La muchacha dejó escapar una exclamación mezcla de sorpresa y regodeo, pero Mario prefirió marcharse a casa antes de que corriera la sangre. Nada más abandonar la cristalería, sin embargo, sintió cómo el corazón le daba un vuelco: la orilla de enfrente se encontraba aún más atestada de curiosos que antes. Muchos vestían de manera demasiado elegante para formar parte del vecindario —seguramente Simonetta estaba en lo cierto en cuanto a la clase de clientela que los Montalbano debían de tener en mente—, pero en la muchedumbre seguía habiendo tantas caras conocidas que Mario tardó en notar la fuerza con la que apretaba los puños.
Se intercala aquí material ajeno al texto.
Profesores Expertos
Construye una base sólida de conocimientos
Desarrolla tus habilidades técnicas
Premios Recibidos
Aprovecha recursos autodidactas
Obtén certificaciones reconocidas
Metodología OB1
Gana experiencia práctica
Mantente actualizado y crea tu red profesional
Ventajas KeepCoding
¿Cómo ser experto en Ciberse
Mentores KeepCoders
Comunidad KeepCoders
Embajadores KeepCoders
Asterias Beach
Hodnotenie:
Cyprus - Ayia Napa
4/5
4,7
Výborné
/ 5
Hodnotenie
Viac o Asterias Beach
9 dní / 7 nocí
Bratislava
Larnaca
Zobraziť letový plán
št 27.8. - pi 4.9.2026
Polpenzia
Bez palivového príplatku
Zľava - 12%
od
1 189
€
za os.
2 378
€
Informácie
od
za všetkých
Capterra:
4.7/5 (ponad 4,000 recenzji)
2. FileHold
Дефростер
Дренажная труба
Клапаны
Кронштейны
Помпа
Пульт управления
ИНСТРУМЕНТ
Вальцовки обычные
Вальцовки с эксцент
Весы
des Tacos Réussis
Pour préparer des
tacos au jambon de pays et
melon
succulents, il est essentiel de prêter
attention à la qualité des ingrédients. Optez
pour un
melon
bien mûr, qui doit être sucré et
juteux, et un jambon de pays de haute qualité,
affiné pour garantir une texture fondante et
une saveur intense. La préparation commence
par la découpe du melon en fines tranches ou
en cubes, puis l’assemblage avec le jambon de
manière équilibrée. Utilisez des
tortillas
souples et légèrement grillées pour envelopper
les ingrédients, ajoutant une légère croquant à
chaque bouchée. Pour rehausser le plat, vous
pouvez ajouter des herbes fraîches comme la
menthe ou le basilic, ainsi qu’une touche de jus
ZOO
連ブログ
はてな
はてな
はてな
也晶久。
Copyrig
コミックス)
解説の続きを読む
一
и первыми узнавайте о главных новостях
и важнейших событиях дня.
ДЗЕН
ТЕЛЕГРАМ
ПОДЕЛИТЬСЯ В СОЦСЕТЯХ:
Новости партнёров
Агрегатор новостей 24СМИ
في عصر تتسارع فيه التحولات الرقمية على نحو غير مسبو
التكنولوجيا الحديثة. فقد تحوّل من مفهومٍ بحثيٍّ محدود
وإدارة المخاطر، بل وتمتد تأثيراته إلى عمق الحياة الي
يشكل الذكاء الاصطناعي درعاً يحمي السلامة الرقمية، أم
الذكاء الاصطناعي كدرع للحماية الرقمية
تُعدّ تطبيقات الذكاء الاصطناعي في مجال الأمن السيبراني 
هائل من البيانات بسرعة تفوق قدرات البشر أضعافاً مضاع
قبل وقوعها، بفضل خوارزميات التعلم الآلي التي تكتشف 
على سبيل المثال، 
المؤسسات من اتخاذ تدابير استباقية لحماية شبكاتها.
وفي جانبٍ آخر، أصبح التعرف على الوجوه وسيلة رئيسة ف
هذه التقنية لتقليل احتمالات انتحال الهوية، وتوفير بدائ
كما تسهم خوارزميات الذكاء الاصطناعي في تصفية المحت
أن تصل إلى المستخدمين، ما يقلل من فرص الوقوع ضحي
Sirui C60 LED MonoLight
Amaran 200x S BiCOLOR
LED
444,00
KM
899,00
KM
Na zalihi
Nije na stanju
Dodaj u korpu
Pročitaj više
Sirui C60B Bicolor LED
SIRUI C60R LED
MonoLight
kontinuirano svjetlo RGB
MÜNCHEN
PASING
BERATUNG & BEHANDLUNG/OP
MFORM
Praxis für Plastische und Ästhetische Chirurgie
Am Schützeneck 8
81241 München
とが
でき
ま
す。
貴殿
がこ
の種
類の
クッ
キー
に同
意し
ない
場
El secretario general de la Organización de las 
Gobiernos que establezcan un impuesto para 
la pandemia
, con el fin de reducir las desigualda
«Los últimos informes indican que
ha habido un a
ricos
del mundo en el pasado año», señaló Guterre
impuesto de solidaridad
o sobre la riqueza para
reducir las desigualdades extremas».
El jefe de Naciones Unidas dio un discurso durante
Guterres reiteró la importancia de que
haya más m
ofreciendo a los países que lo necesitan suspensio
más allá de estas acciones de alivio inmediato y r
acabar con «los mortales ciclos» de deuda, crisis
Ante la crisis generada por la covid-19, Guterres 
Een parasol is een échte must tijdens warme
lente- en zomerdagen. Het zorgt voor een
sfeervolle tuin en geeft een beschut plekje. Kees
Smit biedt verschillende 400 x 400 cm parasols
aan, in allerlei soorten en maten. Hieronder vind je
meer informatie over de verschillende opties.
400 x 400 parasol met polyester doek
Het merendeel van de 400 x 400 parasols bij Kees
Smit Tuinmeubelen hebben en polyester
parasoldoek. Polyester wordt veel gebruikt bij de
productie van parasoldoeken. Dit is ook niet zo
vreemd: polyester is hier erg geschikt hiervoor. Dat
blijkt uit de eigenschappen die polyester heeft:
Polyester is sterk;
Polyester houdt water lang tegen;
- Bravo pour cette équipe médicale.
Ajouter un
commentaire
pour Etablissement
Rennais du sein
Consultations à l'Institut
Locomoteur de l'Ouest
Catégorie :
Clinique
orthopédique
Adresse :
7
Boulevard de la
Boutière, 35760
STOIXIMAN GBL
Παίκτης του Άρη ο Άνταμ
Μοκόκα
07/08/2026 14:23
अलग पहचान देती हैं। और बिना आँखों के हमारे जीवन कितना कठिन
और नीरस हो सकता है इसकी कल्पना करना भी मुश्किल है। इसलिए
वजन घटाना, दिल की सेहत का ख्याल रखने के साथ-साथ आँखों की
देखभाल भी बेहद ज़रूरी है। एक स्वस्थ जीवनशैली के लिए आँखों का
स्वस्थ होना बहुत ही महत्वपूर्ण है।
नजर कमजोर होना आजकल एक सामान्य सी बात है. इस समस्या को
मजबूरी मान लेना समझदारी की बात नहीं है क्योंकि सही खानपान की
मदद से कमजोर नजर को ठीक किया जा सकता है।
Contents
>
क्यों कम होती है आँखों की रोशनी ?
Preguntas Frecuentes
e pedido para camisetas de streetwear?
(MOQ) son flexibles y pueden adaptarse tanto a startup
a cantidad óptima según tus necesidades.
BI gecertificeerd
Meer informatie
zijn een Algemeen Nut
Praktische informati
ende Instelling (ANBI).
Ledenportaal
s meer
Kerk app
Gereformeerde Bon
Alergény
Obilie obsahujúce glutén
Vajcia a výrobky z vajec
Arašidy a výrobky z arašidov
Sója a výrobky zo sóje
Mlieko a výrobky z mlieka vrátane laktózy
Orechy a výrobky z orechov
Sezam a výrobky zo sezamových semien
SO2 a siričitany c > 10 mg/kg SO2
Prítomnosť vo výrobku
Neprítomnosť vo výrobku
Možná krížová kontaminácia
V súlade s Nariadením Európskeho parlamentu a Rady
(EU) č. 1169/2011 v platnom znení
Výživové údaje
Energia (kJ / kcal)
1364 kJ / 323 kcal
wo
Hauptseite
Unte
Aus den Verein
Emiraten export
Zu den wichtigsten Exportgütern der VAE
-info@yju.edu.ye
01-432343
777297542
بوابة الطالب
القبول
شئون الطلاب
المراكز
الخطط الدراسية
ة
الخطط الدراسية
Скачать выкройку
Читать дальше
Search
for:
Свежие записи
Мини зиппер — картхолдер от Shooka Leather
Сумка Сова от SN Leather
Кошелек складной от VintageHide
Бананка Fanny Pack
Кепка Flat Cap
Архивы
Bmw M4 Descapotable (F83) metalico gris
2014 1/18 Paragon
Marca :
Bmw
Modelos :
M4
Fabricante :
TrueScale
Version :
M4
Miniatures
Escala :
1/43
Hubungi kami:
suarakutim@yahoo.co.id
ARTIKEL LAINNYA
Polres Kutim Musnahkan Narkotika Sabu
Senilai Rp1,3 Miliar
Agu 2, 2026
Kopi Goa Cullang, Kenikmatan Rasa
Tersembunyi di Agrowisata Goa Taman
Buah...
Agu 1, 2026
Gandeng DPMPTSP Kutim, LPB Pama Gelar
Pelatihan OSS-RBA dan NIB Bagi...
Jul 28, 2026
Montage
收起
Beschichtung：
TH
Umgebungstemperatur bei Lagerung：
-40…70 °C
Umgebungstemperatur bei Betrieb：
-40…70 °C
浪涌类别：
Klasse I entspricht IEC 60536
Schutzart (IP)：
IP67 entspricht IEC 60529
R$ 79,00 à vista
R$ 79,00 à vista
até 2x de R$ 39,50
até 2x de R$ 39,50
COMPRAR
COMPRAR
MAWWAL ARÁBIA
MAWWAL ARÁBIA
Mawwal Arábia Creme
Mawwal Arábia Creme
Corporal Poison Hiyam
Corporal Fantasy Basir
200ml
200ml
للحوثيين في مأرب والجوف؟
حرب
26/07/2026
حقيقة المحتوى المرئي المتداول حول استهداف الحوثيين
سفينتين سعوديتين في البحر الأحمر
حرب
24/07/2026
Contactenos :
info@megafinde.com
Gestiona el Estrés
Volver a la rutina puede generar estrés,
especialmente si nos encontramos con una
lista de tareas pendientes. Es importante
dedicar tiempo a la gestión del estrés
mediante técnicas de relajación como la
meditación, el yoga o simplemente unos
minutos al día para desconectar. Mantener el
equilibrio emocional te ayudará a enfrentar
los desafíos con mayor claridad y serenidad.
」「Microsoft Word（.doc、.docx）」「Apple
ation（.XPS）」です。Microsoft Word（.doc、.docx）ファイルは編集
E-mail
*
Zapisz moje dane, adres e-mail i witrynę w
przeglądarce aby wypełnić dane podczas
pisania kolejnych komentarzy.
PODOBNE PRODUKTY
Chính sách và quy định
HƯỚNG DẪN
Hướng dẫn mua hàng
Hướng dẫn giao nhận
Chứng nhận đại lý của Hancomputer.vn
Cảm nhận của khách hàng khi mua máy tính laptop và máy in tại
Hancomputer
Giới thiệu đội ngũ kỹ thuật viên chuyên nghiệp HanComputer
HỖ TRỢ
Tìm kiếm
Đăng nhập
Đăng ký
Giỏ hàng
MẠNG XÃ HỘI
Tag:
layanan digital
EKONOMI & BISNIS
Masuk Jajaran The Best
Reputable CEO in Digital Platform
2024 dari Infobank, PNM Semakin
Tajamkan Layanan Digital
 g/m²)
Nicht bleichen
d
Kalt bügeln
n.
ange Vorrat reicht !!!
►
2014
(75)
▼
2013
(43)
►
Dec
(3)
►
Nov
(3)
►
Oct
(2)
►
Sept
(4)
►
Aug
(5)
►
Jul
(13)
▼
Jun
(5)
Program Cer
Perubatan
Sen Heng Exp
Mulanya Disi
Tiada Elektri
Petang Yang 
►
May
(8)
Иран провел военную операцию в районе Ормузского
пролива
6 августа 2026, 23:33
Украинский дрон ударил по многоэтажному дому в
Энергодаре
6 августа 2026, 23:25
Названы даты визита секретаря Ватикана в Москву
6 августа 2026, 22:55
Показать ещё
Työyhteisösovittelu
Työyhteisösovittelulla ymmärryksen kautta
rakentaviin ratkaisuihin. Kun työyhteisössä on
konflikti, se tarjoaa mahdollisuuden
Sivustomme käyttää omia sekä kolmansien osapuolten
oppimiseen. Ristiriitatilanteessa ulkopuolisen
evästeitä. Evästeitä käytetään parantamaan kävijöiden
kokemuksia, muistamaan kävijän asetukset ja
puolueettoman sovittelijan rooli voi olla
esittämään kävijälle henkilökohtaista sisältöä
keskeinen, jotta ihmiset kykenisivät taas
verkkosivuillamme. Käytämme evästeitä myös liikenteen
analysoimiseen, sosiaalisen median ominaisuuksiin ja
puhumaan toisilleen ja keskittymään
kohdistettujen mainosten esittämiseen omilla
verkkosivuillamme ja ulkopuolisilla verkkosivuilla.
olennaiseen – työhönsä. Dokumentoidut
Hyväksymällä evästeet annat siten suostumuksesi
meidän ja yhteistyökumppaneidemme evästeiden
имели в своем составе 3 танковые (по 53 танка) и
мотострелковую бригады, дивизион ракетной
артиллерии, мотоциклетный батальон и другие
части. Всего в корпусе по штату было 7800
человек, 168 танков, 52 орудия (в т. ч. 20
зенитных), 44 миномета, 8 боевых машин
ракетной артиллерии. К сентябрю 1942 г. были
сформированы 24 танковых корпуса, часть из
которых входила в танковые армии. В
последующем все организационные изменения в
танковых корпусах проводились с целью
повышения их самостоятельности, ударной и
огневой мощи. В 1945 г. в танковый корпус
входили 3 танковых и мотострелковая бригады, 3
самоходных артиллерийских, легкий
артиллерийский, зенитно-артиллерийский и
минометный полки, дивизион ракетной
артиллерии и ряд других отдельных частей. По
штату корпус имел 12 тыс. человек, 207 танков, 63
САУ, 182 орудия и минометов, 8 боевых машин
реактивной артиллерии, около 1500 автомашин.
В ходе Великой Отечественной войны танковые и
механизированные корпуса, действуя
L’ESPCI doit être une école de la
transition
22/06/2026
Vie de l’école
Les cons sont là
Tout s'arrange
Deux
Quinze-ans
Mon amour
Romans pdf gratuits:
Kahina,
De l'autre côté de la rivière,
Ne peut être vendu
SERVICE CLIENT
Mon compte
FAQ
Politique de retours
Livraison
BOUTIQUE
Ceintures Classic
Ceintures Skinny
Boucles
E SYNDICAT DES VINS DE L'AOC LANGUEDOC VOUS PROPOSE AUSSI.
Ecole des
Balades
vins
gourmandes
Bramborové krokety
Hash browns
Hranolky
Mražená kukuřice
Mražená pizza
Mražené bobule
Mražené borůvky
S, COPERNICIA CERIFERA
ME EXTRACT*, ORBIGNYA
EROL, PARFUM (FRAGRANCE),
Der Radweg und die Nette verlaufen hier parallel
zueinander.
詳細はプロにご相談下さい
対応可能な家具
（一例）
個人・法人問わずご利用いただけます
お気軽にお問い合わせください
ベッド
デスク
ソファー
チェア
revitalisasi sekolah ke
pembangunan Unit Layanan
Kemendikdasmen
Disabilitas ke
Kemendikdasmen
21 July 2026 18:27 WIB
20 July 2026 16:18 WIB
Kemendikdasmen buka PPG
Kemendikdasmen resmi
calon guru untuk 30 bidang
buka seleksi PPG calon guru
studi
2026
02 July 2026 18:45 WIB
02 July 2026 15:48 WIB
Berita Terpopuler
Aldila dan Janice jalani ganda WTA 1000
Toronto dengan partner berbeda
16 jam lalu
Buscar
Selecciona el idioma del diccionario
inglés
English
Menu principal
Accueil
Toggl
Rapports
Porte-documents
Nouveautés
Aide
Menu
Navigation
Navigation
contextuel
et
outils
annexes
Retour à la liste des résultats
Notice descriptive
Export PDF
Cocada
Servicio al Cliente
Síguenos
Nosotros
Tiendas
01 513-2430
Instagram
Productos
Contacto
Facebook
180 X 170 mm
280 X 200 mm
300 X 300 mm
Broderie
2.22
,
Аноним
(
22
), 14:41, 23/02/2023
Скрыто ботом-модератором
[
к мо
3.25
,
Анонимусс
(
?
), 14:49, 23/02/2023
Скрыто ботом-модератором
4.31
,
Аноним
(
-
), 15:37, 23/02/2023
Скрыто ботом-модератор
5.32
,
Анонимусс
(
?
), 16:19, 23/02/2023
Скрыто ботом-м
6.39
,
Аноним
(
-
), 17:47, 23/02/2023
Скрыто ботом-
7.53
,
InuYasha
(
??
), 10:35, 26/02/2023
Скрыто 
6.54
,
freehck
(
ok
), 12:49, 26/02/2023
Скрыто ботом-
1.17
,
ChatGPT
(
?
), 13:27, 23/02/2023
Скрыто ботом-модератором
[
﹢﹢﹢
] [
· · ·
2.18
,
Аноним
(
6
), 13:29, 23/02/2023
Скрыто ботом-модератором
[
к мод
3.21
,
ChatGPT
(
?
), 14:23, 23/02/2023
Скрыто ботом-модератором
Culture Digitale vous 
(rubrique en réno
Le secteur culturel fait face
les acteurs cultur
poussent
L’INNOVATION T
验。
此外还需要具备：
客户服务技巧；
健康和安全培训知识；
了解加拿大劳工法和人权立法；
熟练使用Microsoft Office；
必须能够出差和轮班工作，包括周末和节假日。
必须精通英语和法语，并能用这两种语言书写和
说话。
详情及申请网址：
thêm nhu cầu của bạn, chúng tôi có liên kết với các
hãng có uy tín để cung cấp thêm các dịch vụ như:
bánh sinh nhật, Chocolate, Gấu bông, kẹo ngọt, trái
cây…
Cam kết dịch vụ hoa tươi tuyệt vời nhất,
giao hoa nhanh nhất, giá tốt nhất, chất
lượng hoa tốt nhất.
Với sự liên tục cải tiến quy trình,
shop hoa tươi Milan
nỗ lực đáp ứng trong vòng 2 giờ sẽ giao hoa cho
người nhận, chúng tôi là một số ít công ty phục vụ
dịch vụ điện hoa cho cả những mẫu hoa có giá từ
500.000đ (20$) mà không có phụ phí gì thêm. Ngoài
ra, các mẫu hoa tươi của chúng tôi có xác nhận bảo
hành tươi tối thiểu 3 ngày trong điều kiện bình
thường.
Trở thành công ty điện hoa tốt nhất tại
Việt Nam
«Scandellari tenía razón: odio las sorpresas». Obligándose a apartar la mirada del escaparate, apenas distinguible entre las cabezas tocadas tanto con boinas como con sombreros de plumas, se encaminó a la puerta de su propia tienda y la abrió con tanta rabia que casi arrancó la hoja de los goznes. «Pero una cosa es tener que asistir a una cena inesperada sin que te apetezca y otra, que echen por tierra la labor de tu vida. Ojalá estuvieras aquí, padre. —Sintió un nudo en el estómago al contemplar, desperdigadas sobre la mesa del taller, las herramientas con las que lo había visto trabajar día tras día cuando era niño y que, desde que Marco Corsini murió, habían pasado a formar parte de sus propias manos—. Al menos no has tenido que presenciar cómo tu negocio, después de tantos años de sacrificios, se iba a pique por encontrarme yo al frente».
Pero lo peor, aunque Mario aún no fuera capaz de imaginarlo, estaba todavía por llamar a las puertas de Ca’Corsini y, con ello, un encuentro que daría la vuelta a su universo.